ACTIVITY LIST ::
1/ In the passage about Eldar Murtazin's rumor, where does the $30bn figure come from?
2/ Reproduce word for word the part of the passage about Eldar Murtazin's rumor starting with "Murtazin's blog post, by" and going on through "merely aggravate Nokia.".

STUDY TEXT ::
That last phrase is Russian for "both companies are very much in a hurry," and comes from the personal blog (English translation) of Eldar Murtazin, the publisher of Mobile-Review and the source of the rumor.
Murtazin's blog post, by the way, doesn't mention the $30bn figure – that detail comes from SoftSailor, which doesn't point to their specific source.
Murtazin has had his run-ins with Nokia in the past, including one highly publicized squabble in which the Finnish phonemaker sicced Russian authorities on him to get back as-yet-unreleased Nokia property.
Neither has Murtazin curried favor with Nokia with such articles as "Nokia: the destruction of a great company" (in Russian or English), so it would be easy to brush this rumor off as an attempt to merely aggravate Nokia.
But Murtazin has a decent record of accurately predicting other moves by the company, such as that they were looking to replace former CEO Olli-Pekka Kallasvuo, which they did last September, replacing him with Microsoftie Stephen Elop.
Last December, he also said that Nokia would offer "an entire line of Windows Phone devices" – and we all know how that turned out: this February, Elop announced that Nokia would adopt Windows Phone as its smartphone operating system.

MATERIAL SUPPLIED ::

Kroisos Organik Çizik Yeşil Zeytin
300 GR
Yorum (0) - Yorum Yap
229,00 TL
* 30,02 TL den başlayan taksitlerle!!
---
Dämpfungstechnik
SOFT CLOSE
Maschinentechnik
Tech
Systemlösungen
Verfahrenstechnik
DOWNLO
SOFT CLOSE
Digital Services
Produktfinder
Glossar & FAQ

SOLUTIONS TO THE PROBLEMS ::
1/ SoftSailor

2/
Murtazin's blog post, by the way, doesn't mention the $30bn figure – that detail comes from SoftSailor, which doesn't point to their specific source.
Murtazin has had his run-ins with Nokia in the past, including one highly publicized squabble in which the Finnish phonemaker sicced Russian authorities on him to get back as-yet-unreleased Nokia property.
Neither has Murtazin curried favor with Nokia with such articles as "Nokia: the destruction of a great company" (in Russian or English), so it would be easy to brush this rumor off as an attempt to merely aggravate Nokia.